= ABOUT THIS TASK =
Every line in the records below that holds "cloudvps" must be identified and copied.

* * *

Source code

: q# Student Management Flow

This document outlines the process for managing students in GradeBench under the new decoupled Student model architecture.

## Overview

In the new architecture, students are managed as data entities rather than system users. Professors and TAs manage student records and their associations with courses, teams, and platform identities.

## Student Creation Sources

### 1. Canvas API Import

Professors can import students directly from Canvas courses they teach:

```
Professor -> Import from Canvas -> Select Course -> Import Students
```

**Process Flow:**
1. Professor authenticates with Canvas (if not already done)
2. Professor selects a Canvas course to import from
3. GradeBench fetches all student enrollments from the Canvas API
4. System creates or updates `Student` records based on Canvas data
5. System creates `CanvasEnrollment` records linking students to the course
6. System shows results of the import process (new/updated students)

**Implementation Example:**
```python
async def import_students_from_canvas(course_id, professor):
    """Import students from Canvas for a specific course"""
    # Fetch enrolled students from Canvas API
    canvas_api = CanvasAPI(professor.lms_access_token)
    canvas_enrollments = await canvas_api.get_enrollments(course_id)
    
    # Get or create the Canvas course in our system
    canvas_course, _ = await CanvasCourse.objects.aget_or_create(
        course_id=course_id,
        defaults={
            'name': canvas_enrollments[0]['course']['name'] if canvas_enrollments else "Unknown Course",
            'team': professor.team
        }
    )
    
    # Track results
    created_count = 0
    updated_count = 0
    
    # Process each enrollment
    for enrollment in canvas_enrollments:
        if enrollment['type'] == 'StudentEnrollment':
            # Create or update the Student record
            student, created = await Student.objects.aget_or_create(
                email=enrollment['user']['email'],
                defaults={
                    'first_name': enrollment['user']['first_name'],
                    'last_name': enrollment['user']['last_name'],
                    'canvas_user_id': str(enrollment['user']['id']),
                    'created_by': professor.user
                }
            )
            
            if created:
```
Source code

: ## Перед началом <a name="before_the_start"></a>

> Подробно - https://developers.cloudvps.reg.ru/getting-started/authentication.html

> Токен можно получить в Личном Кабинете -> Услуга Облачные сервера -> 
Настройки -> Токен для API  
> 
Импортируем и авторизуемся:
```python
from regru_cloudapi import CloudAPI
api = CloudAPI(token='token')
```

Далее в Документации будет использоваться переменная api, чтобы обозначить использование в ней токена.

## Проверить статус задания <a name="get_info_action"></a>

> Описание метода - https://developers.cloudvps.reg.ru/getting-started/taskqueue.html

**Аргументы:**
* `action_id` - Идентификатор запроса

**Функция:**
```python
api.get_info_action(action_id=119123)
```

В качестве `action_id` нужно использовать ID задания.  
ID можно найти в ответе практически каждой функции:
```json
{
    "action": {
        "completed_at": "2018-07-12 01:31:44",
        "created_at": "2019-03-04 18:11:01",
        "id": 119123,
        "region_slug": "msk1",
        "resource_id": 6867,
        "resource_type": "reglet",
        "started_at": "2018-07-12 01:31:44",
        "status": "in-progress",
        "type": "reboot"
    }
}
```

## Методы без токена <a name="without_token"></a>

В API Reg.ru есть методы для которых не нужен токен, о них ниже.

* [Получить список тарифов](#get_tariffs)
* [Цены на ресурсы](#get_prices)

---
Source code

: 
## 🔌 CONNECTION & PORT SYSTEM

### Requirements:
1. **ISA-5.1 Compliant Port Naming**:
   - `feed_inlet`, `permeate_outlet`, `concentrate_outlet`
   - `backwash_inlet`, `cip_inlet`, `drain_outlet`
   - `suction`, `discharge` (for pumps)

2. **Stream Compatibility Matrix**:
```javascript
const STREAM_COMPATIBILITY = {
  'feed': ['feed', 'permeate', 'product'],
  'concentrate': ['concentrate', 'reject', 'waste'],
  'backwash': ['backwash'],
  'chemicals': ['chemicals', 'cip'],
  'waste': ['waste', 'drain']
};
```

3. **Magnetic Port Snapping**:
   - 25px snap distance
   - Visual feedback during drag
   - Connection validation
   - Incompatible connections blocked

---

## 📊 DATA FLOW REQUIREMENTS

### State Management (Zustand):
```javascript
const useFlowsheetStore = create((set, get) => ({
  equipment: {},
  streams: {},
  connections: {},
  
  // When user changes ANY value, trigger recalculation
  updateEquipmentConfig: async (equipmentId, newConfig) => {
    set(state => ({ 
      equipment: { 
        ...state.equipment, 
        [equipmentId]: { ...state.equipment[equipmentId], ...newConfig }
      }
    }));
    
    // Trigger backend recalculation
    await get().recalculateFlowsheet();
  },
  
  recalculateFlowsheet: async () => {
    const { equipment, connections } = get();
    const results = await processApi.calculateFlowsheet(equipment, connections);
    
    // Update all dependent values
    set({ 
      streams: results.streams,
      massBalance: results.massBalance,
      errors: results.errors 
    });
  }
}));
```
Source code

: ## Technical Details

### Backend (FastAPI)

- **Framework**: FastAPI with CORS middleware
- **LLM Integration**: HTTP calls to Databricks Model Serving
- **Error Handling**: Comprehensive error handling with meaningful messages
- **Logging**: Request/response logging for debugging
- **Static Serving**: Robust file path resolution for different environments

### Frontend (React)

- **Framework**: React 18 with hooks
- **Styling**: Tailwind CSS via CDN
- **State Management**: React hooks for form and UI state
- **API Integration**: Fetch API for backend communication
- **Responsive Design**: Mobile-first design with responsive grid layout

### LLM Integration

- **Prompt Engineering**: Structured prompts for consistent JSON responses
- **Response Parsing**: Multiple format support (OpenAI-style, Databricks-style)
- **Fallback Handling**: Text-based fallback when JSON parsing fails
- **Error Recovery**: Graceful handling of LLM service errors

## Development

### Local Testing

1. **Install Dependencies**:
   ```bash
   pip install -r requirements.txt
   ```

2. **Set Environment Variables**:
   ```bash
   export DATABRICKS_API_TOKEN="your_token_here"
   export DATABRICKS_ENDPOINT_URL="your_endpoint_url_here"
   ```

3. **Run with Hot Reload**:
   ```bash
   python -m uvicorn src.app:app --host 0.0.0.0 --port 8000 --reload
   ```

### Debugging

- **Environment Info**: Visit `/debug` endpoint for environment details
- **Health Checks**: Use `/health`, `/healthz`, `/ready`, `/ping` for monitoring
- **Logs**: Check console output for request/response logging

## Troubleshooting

* * *

= ANSWER BELOW =
> Подробно - https://developers.cloudvps.reg.ru/getting-started/authentication.html
> Описание метода - https://developers.cloudvps.reg.ru/getting-started/taskqueue.html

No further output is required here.